There was a statistically significant correlation between family income and time to see a doctor or TTD in our study. Similar findings were noted in Venkatasai et al[18] and Begum et al.[19] However, Verma and Bhattacharya[24] did not show any correlation with economic background. Our study, like a study by Abdelkhalek et al,[17] did not reveal any correlation between the patient's places of residence, whether it was rural or urban to TTD. However, studies from the rest of India, by Venkatasai e al[18] and Verma and Bhattacharya,[24] have found that children from rural backgrounds take a longer time to see a doctor and end up having a longer TTD. This could be because of the high literacy rate in the author's region. Some of the patients from rural backgrounds in Venkatasai's group received alternative medicine therapy, which caused a delay in diagnosis. Also, parents from rural areas were from poor socioeconomic backgrounds, and their education level was lower.
In our study, the median time required initiation of treatment was around 5 (1 to 90) days. A majority of children were from low monthly income backgrounds, and they had to wait for the approval of the application for funding for the treatment. However, there is no influential association of TTD with better survival; TTD is a factor in reducing the morbidity associated with the condition.[11]

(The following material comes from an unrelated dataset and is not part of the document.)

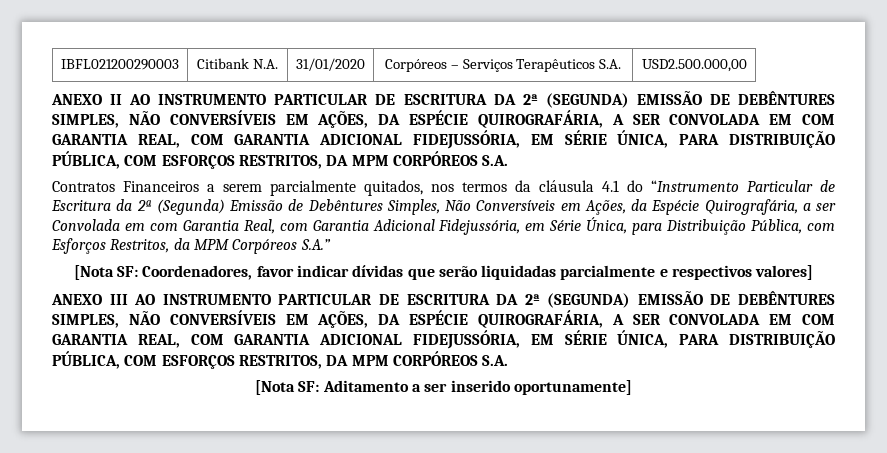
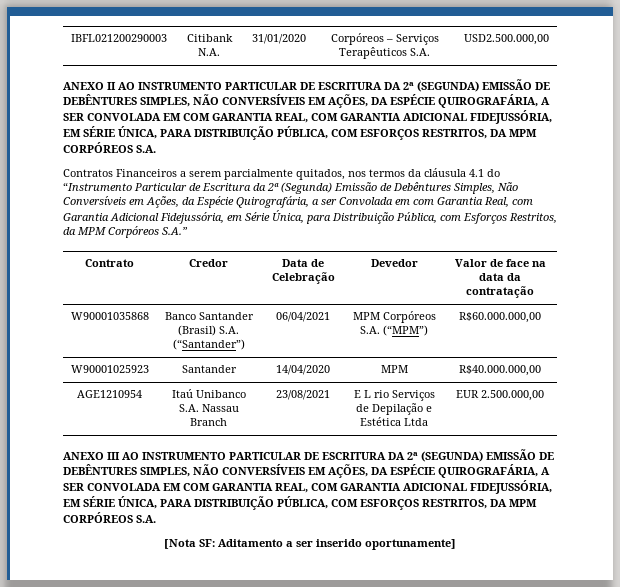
[73,265,814,280] // [Nota SF: Coordenadores, favor indicar dívidas que serão liquidadas parcialmente e respectivos valores] -> [85,259,134,267] [189,259,228,267] [282,259,324,267] [271,272,335,284] [370,259,418,267] [454,259,546,267] [479,273,521,281] [466,286,534,298] [70,312,149,320] [164,312,254,320] [178,325,239,336] [172,339,245,350] [276,312,330,322] [352,311,436,323] [360,325,428,336] [459,312,541,323] [70,365,149,373] [181,365,237,373] [276,365,330,375] [380,365,408,373] [459,365,541,376] [77,390,142,398] [171,389,246,398] [178,404,239,412] [190,418,227,426] [276,390,330,400] [353,390,435,401] [356,403,432,415] [360,417,428,426] [456,390,544,401] // Contrato | Credor | Data de Celebração | Devedor | Valor de face na data da contratação // W90001035868 | Banco Santander (Brasil) S.A. (“Santander”) | 06/04/2021 | MPM Corpóreos S.A. (“MPM”) | R$60.000.000,00 // W90001025923 | Santander | 14/04/2020 | MPM | R$40.000.000,00 // AGE1210954 | Itaú Unibanco S.A. Nassau Branch | 23/08/2021 | E L rio Serviços de Depilação e Estética Ltda | EUR 2.500.000,00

Diagnosis of cancer through an emergency presentation route is presumed to be an indicator of late diagnosis and a corresponding poor prognosis. In this study, an equal number of children presented to the emergency and the clinic. It did not have any impact on the patient interval or to symptom interval. There is a need to find out the extent of delay in diagnosis of cancer in across the country by doing prospective, multicenter study, and addressing the factors responsible for the same to improve the overall survival.
Limitations
It was a retrospective study and therefore subject to certain limitations inherent in their design. In addition, it had a relatively small sample size. The use of preexisting case records makes it difficult to obtain information on potential confounding variables. Parents and patients have recalled certain events, especially the onset of symptoms and first contact with a doctor.
Conclusion
Overall, our study showed a statistically significant association with the age, mother's education, and diagnosis with the patient interval and overall time taken to diagnosis. A prospective nationwide study may help to plan and implement the intervention programs to reduce delays.